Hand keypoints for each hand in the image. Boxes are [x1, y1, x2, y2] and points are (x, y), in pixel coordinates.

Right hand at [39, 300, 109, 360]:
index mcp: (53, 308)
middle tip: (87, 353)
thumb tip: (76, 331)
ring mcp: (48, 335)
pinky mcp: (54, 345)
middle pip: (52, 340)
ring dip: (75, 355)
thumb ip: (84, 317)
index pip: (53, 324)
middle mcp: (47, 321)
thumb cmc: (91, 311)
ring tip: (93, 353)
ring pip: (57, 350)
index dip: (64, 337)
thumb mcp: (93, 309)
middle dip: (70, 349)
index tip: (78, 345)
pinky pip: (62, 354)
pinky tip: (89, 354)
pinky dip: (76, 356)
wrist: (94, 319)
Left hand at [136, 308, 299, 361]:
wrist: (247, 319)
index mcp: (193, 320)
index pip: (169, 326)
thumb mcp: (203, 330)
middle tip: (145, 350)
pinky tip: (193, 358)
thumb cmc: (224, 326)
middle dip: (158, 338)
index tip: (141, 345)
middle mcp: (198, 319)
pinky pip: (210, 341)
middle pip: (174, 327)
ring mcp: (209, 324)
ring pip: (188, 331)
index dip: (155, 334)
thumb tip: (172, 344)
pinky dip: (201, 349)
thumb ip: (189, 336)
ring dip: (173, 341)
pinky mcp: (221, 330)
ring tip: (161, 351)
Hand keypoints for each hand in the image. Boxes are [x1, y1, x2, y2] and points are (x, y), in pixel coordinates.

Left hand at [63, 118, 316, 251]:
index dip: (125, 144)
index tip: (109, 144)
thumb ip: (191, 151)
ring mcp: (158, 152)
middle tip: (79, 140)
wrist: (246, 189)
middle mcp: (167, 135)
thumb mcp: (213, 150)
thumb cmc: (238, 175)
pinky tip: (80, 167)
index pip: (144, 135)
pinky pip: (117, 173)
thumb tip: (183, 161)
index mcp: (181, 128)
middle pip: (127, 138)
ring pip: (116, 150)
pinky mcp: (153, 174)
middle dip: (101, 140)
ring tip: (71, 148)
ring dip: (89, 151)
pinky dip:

● Problem to work on
I need each line of the entries that holds the string "pinky" located and copied.

● Answer for this exercise
pinky mcp: (54, 345)
pinky pip: (62, 354)
pinky tip: (89, 354)
pinky dip: (76, 356)
pinky tip: (193, 358)
pinky pip: (210, 341)
pinky dip: (201, 349)
pinky mcp: (221, 330)
pinky tip: (80, 167)
pinky pip: (117, 173)
pinky mcp: (153, 174)
pinky dip:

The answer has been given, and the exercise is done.